Assignment:
From the entries below, copy every line where the string "Darius" appears.

==============================

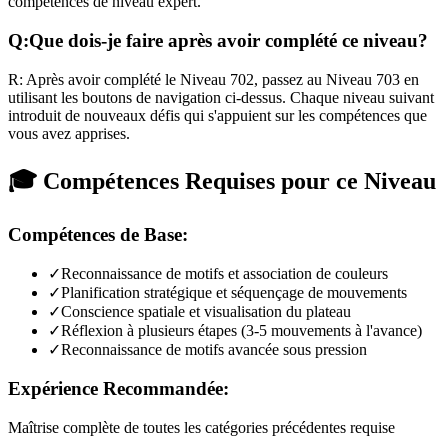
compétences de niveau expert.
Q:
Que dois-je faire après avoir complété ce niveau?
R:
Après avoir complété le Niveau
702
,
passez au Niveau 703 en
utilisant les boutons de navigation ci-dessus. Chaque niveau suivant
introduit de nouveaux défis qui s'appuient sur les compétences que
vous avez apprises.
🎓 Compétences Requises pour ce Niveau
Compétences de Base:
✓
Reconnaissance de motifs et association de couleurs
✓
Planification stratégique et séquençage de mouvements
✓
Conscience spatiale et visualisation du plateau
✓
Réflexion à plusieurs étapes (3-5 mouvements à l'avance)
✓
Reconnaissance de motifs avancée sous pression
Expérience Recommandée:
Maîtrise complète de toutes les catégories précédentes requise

==============================

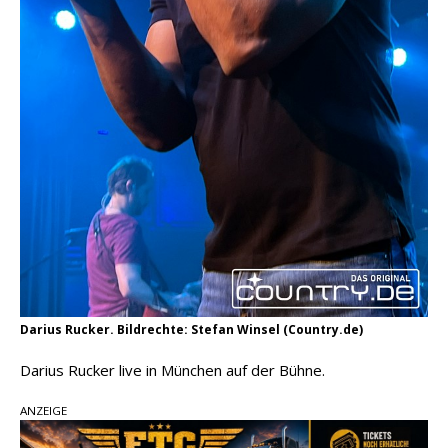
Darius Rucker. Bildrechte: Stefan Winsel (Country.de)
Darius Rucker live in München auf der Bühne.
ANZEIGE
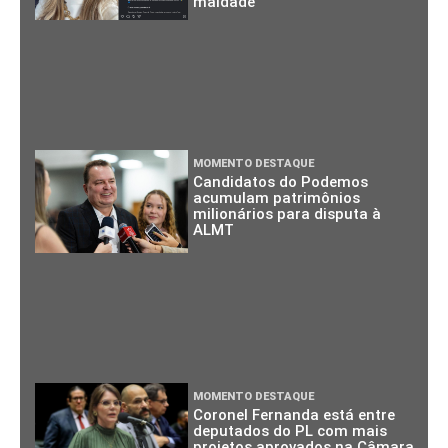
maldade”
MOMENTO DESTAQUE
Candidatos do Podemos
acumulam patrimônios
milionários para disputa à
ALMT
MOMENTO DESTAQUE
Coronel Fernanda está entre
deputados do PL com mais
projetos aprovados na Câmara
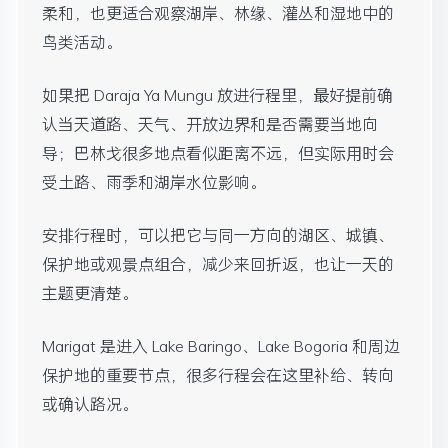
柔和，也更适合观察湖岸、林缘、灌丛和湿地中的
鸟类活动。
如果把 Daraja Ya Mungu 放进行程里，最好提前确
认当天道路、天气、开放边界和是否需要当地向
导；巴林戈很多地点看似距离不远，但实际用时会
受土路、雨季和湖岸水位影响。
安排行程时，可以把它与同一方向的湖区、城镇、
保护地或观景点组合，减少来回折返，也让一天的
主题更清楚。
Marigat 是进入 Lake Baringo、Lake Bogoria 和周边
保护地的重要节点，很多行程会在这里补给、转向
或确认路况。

==============================

Response:
Darius Rucker. Bildrechte: Stefan Winsel (Country.de)
Darius Rucker live in München auf der Bühne.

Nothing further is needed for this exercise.